Ruination came swiftly for the entertainer and cultural commentator nearly a decade after a woman first named him in a lawsuit as a predator and two more came forward with similar tales. Cosby settled the court action, seemingly impervious to accusations that he dismissed as false.

But, of course, he wasn’t.

However reluctant America once may have been to topple an icon based on the words of three women, their retold stories and the emergence of others have resonated with career-ending power in an era of hyper-vigilance toward sexual crimes.

Thus far, the heretofore beloved celebrity father figure’s attorneys have issued denials, one baselessly describing the accusations as discredited. Given the chance to speak directly in his own defense by NPR’s Scott Simon, Cosby offered only painfully awkward silence.
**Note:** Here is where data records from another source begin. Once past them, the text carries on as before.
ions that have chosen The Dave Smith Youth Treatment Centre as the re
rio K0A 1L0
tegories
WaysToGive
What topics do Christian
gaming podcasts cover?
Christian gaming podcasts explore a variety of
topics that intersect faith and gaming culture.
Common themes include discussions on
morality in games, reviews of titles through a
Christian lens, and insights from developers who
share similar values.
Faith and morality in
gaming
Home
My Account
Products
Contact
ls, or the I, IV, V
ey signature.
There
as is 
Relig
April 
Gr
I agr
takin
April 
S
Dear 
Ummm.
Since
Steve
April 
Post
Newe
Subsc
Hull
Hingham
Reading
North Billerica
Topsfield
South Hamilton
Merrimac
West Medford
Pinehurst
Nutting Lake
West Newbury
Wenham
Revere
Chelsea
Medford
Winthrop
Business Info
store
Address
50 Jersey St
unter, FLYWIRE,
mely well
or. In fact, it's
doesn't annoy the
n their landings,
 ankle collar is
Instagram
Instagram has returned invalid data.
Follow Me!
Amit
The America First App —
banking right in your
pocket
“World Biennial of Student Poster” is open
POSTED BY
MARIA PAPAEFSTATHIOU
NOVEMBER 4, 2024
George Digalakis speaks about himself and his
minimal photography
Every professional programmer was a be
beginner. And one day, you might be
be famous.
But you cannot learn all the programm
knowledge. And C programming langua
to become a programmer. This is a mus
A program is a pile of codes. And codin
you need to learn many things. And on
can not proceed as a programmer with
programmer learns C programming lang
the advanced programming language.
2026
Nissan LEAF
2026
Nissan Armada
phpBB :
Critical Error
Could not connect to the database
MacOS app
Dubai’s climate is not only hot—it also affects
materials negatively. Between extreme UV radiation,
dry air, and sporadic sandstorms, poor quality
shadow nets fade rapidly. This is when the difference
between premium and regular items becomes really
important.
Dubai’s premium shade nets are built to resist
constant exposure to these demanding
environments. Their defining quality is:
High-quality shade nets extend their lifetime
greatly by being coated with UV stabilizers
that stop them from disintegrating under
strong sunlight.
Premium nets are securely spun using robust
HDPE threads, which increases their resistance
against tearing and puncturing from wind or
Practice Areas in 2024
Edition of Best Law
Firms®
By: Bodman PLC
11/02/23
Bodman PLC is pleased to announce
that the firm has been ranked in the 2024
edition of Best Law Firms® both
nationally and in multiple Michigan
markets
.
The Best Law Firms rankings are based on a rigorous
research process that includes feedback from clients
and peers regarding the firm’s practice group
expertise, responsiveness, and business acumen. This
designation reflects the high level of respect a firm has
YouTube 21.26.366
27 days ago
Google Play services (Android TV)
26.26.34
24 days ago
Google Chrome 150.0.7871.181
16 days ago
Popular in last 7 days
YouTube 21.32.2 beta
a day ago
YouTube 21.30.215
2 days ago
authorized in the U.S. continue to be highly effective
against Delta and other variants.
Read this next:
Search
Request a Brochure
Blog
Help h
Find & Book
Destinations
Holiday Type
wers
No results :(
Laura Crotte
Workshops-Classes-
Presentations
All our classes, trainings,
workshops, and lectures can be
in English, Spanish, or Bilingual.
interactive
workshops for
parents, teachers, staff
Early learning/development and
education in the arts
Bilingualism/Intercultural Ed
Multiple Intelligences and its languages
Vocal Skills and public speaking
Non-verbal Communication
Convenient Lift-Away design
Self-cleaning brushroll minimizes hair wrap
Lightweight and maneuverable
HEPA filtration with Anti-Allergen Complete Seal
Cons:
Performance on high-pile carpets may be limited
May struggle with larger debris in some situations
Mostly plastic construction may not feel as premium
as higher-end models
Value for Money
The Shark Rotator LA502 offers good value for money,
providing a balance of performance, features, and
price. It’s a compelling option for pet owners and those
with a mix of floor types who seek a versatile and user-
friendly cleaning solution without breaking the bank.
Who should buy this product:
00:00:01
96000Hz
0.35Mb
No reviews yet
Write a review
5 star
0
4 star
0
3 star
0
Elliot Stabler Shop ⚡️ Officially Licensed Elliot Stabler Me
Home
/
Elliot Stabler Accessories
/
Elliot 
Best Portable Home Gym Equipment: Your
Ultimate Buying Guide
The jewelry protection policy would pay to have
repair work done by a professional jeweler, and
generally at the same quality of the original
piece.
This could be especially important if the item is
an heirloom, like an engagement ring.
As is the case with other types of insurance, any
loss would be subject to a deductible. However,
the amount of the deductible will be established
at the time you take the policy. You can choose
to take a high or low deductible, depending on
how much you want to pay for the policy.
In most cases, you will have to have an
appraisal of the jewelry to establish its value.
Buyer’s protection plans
Decades after the alleged events, none of which were reported to police, he confronts the huge challenge of disproving accusations whose number and consistency lend them credibility.

Andrea Constand, who settled the lawsuit, says Cosby drugged and molested her in 2004.

Tamara Green, a lawyer, alleges that Cosby drugged and sexually assaulted her in the 1980s.

Beth Ferrier claims she was in a relationship with Cosby in the 1980s that ended when he drugged her coffee. She says that she awoke in a car, with her clothing disheveled.

Barbara Bowman asserts that Cosby mentored her as a teen actress, “brainwashed me in to viewing him as a father figure,” then assaulted her.

In a first-person account published by the Washington Post, she wrote:

“In one case, I blacked out after having dinner and one glass of wine at his New York City brownstone, where he had offered to mentor me and discuss the entertainment industry. When I came to, I was in my panties and a man’s T-shirt, and Cosby was looming over me. I’m certain now that he drugged and raped me.”

Joan Tarshis alleges that Cosby attacked her in 1969, when she was a young comedy writer.

“He always made the drinks; he didn’t have a bartender. And then next thing I know, I was being undressed on his couch.

“I was so out of it. . . . He was holding me down. He’s much bigger than I am. He’s very big. I couldn’t resist. He was forceful. He definitely used force. There was nothing I could do except wait for it to be over.”

Janice Dickinson alleges that in 1982, Cosby gave her a glass of red wine and a pill, ostensibly for menstrual pains.

“Before I woke up in the morning, the last thing I remember was Bill Cosby in a patchwork robe, dropping his robe and getting on top of me,” she told Entertainment Tonight.

There are two possibilities: Some or all of the women are assassinating Cosby’s character for unknown reasons, or Cosby did in fact engage in criminally exploitative behavior.

Statutes of limitations will almost certainly prevent law enforcement investigations. But the public can render judgment on both the believability of the accusers and on the persuasiveness of Cosby’s defenses.

A man of great wealth and public affection, he alone can clear his name.